History
- Name: Empire Balham (1944-46); Nordic Queen (1946-58); Maldive Star (1958-72);
- Owner: Ministry of War Transport (1944-46); Queenship Navigation Ltd, London (1946-58); Maldavian National Trading Corp (Ceylon) Ltd (1958-67);
- Operator: British Channel Islands Shipping Co Ltd (1945-46); Coast Lines Ltd (1946-58); Maldavian National Trading Corp (Ceylon) Ltd (1958-72);
- Port of registry: Greenock (1945-46); London (1946-58); Ceylon (1958-72);
- Builder: G Brown & Co (Marine) Ltd, Greenock
- Yard number: 232
- Launched: 18 December 1944
- Completed: May 1945
- Identification: Official Number 169522 (1945-58); Code Letters GDTL (1945-46); ;

General characteristics
- Tonnage: 1,061 GRT
- Length: 204 ft 8 in (62.38 m)
- Beam: 32 ft 8 in (9.96 m)
- Depth: 13 ft 7 in (4.14 m)
- Propulsion: 1 x triple expansion steam engine (Ramkin & Blackmore Ltd, Greenock)

= SS Empire Balham =

World War II merchant ship of the United Kingdom

Empire Balham was a 1,061 ton cargo ship which was built by G Brown & Co (Marine) Ltd, Greenock in 1944 for the Ministry of War Transport (MoWT).
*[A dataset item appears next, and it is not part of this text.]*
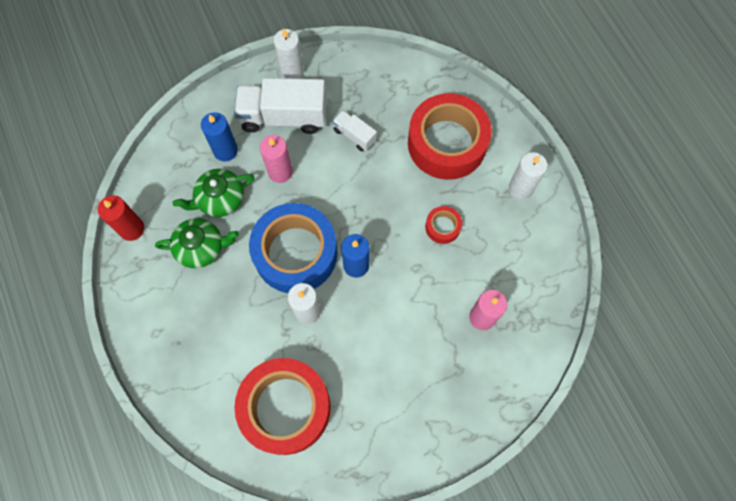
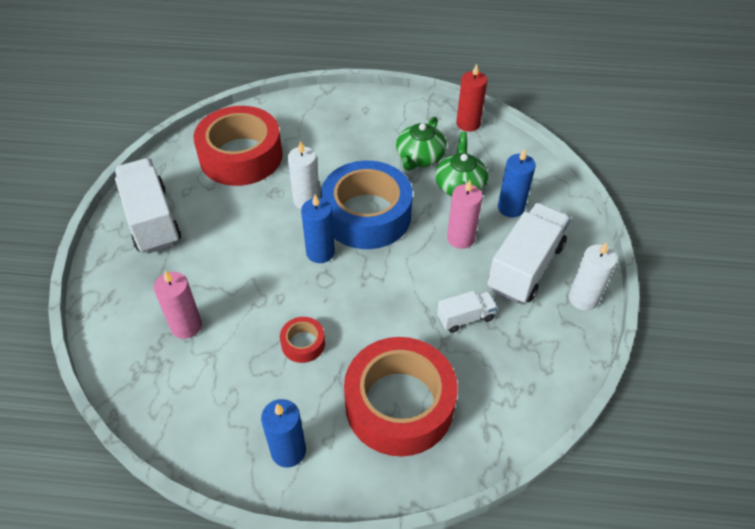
camera: 120 degrees right, 20 degrees down
white candle [509,152,547,200] -> blue candle [261,399,306,467]
none -> white truck [114,158,181,254]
She was sold to Queenship Navigation Ltd in 1946 and renamed Nordic Queen. In 1958 she was sold to the Maldavian National Shipping Corp (Ceylon) Ltd and renamed Maldive Star, serving for a further fourteen years until scrapped in 1967.

==History==
Empire Balham was built by G Brown & Co (Marine) Ltd, Greenock as yard number 232. She was launched on 18 November 1944 and completed in December 1944. She was initially operated under the management of British Channel Islands Shipping Co Ltd.

===War service===
Empire Balham was a member of a number of convoys during the Second World War

- COC 173
Convoy COC 173 sailed from Falmouth, on 22 May 1945 and arrived at Granville, Manche on 23 May.

===Postwar===
In 1946, Empire Balham was sold to Queenship Navigation Ltd, London and renamed Nordic Queen. In 1958, Nordic Queen was sold to the Maldavian National Shipping Corp (Ceylon) Ltd, and renamed Maldive Star. In June 1959, Ceylon sent a shipment of arms to the Maldives. Ibrahim Nasir led an expedition of hundreds of armed men aboard the Maldive Star to the Fua Mulaku and Huvadhu Atolls during the Suvadive Rebellion of 1963. Maldive Star served with Maldavian National for fourteen years. Maldive Star was scrapped in December 1972 at Gadani Beach, Karachi, Pakistan.

==Official number and code letters==
Official Numbers were a forerunner to IMO Numbers.

Empire Balham and Nordic Queen had the UK Official Number 169522. Empire Balham used the Code Letters GDTL.